» Data excerpts:

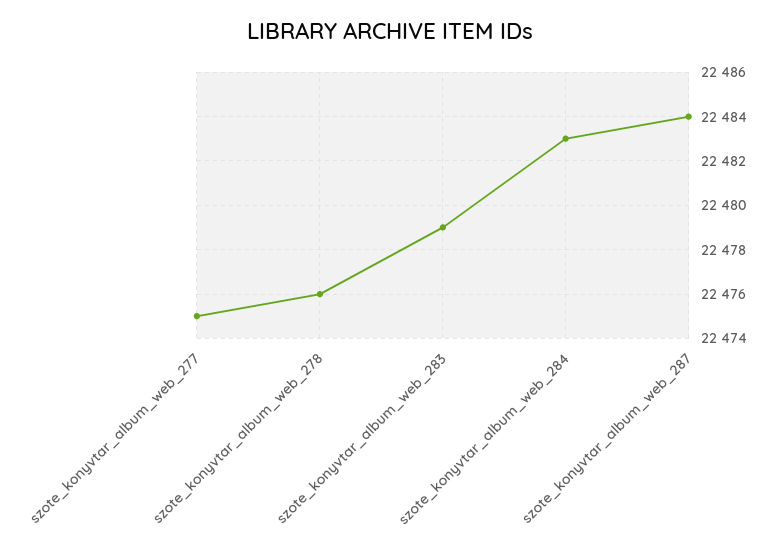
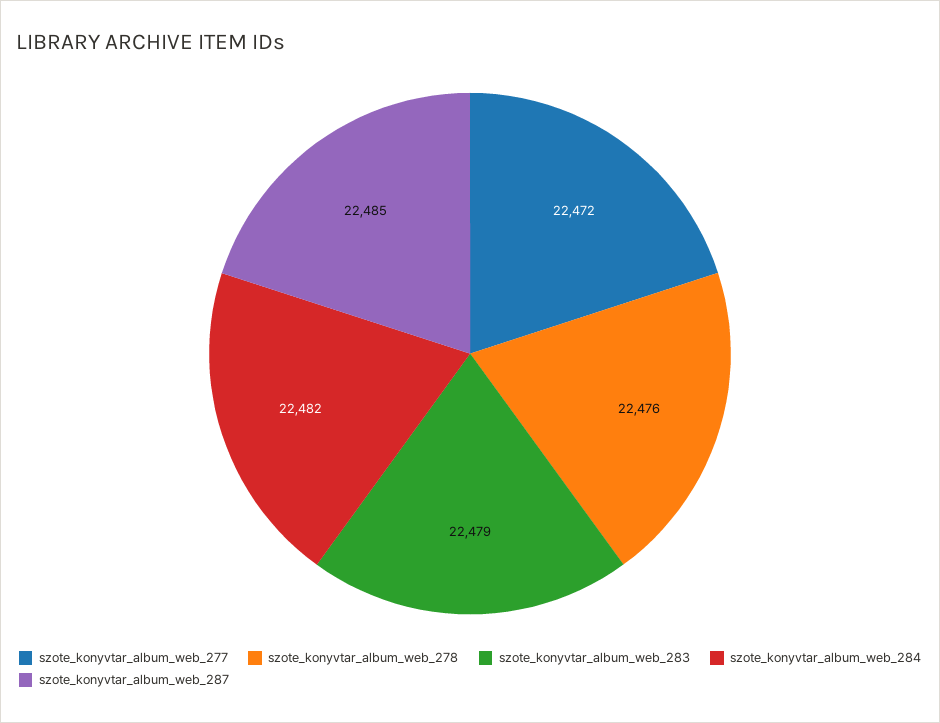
  {
-   "szote_konyvtar_album_web_277": 22475,
+   "szote_konyvtar_album_web_277": 22472,
    "szote_konyvtar_album_web_278": 22476,
    "szote_konyvtar_album_web_283": 22479,
-   "szote_konyvtar_album_web_284": 22483,
+   "szote_konyvtar_album_web_284": 22482,
-   "szote_konyvtar_album_web_287": 22484
+   "szote_konyvtar_album_web_287": 22485
  }

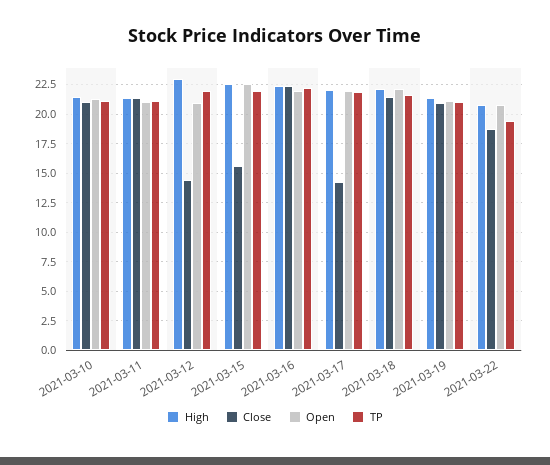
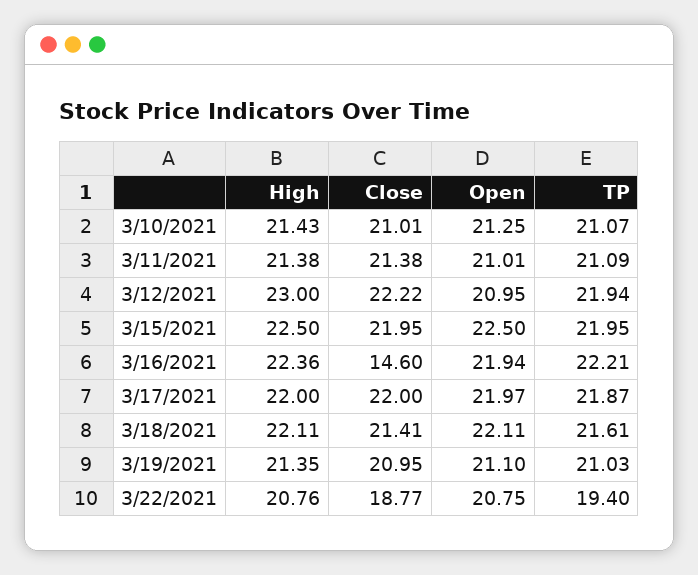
  {
    "High": {
      "2021-03-10": 21.43,
      "2021-03-11": 21.38,
      "2021-03-12": 23,
      "2021-03-15": 22.5,
      "2021-03-16": 22.36,
      "2021-03-17": 22,
      "2021-03-18": 22.11,
      "2021-03-19": 21.35,
      "2021-03-22": 20.76
    },
    "Close": {
      "2021-03-10": 21.01,
      "2021-03-11": 21.38,
-     "2021-03-12": 15,
+     "2021-03-12": 22.22,
-     "2021-03-15": 15,
+     "2021-03-15": 21.95,
-     "2021-03-16": 22.5,
+     "2021-03-16": 14.6,
-     "2021-03-17": 15,
+     "2021-03-17": 22,
      "2021-03-18": 21.41,
      "2021-03-19": 20.95,
      "2021-03-22": 18.77
    },
    "Open": {
      "2021-03-10": 21.25,
      "2021-03-11": 21.01,
      "2021-03-12": 20.95,
      "2021-03-15": 22.5,
      "2021-03-16": 21.94,
      "2021-03-17": 21.97,
      "2021-03-18": 22.11,
      "2021-03-19": 21.1,
      "2021-03-22": 20.75
    },
    "TP": {
      "2021-03-10": 21.07,
      "2021-03-11": 21.09,
      "2021-03-12": 21.94,
      "2021-03-15": 21.95,
      "2021-03-16": 22.21,
      "2021-03-17": 21.87,
      "2021-03-18": 21.61,
      "2021-03-19": 21.03,
      "2021-03-22": 19.4
    }
  }

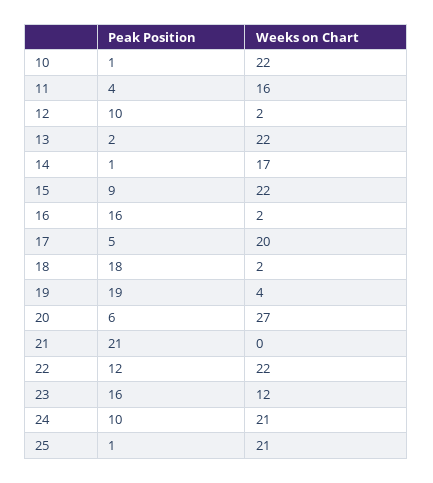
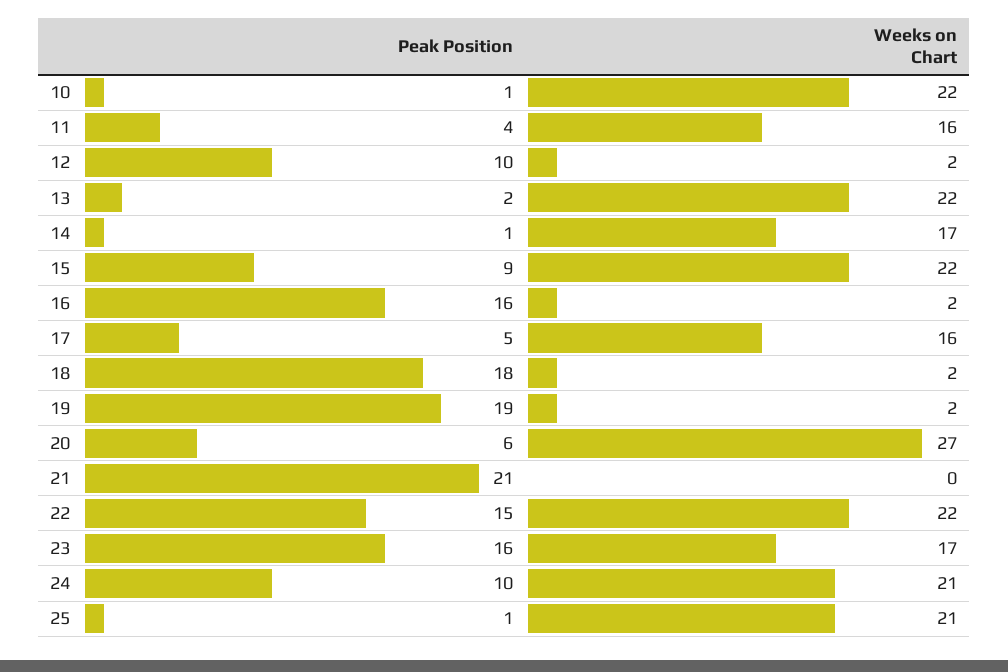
  {
    "Peak Position": {
      "10": 1,
      "11": 4,
      "12": 10,
      "13": 2,
      "14": 1,
      "15": 9,
      "16": 16,
      "17": 5,
      "18": 18,
      "19": 19,
      "20": 6,
      "21": 21,
-     "22": 12,
+     "22": 15,
      "23": 16,
      "24": 10,
      "25": 1
    },
    "Weeks on Chart": {
      "10": 22,
      "11": 16,
      "12": 2,
      "13": 22,
      "14": 17,
      "15": 22,
      "16": 2,
-     "17": 20,
+     "17": 16,
      "18": 2,
-     "19": 4,
+     "19": 2,
      "20": 27,
      "21": 0,
      "22": 22,
-     "23": 12,
+     "23": 17,
      "24": 21,
      "25": 21
    }
  }

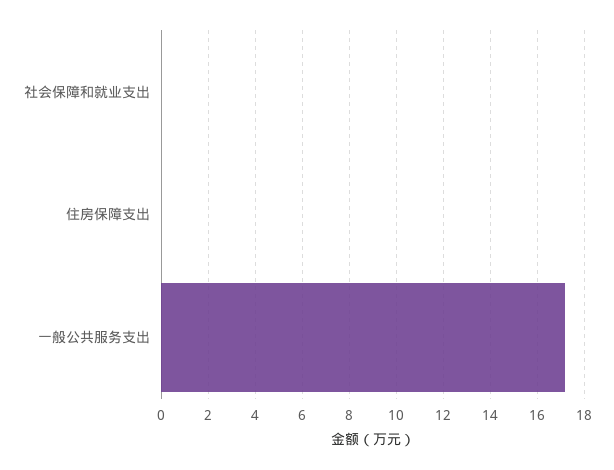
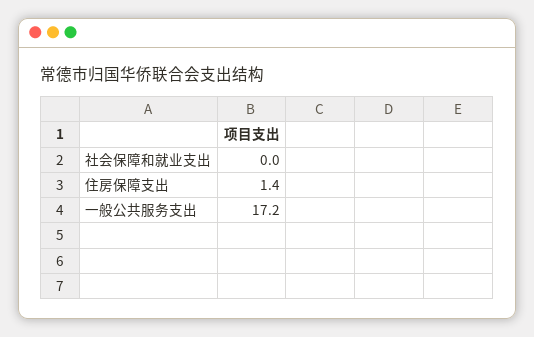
  {
    "社会保障和就业支出": 0,
-   "住房保障支出": 0,
+   "住房保障支出": 1.4,
    "一般公共服务支出": 17.2
  }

» Work instruction: Your copy of the data should match it exactly, apart from the images, which are omitted.

» Exercise result:
  {
-   "szote_konyvtar_album_web_277": 22475,
+   "szote_konyvtar_album_web_277": 22472,
    "szote_konyvtar_album_web_278": 22476,
    "szote_konyvtar_album_web_283": 22479,
-   "szote_konyvtar_album_web_284": 22483,
+   "szote_konyvtar_album_web_284": 22482,
-   "szote_konyvtar_album_web_287": 22484
+   "szote_konyvtar_album_web_287": 22485
  }

  {
    "High": {
      "2021-03-10": 21.43,
      "2021-03-11": 21.38,
      "2021-03-12": 23,
      "2021-03-15": 22.5,
      "2021-03-16": 22.36,
      "2021-03-17": 22,
      "2021-03-18": 22.11,
      "2021-03-19": 21.35,
      "2021-03-22": 20.76
    },
    "Close": {
      "2021-03-10": 21.01,
      "2021-03-11": 21.38,
-     "2021-03-12": 15,
+     "2021-03-12": 22.22,
-     "2021-03-15": 15,
+     "2021-03-15": 21.95,
-     "2021-03-16": 22.5,
+     "2021-03-16": 14.6,
-     "2021-03-17": 15,
+     "2021-03-17": 22,
      "2021-03-18": 21.41,
      "2021-03-19": 20.95,
      "2021-03-22": 18.77
    },
    "Open": {
      "2021-03-10": 21.25,
      "2021-03-11": 21.01,
      "2021-03-12": 20.95,
      "2021-03-15": 22.5,
      "2021-03-16": 21.94,
      "2021-03-17": 21.97,
      "2021-03-18": 22.11,
      "2021-03-19": 21.1,
      "2021-03-22": 20.75
    },
    "TP": {
      "2021-03-10": 21.07,
      "2021-03-11": 21.09,
      "2021-03-12": 21.94,
      "2021-03-15": 21.95,
      "2021-03-16": 22.21,
      "2021-03-17": 21.87,
      "2021-03-18": 21.61,
      "2021-03-19": 21.03,
      "2021-03-22": 19.4
    }
  }

  {
    "Peak Position": {
      "10": 1,
      "11": 4,
      "12": 10,
      "13": 2,
      "14": 1,
      "15": 9,
      "16": 16,
      "17": 5,
      "18": 18,
      "19": 19,
      "20": 6,
      "21": 21,
-     "22": 12,
+     "22": 15,
      "23": 16,
      "24": 10,
      "25": 1
    },
    "Weeks on Chart": {
      "10": 22,
      "11": 16,
      "12": 2,
      "13": 22,
      "14": 17,
      "15": 22,
      "16": 2,
-     "17": 20,
+     "17": 16,
      "18": 2,
-     "19": 4,
+     "19": 2,
      "20": 27,
      "21": 0,
      "22": 22,
-     "23": 12,
+     "23": 17,
      "24": 21,
      "25": 21
    }
  }

  {
    "社会保障和就业支出": 0,
-   "住房保障支出": 0,
+   "住房保障支出": 1.4,
    "一般公共服务支出": 17.2
  }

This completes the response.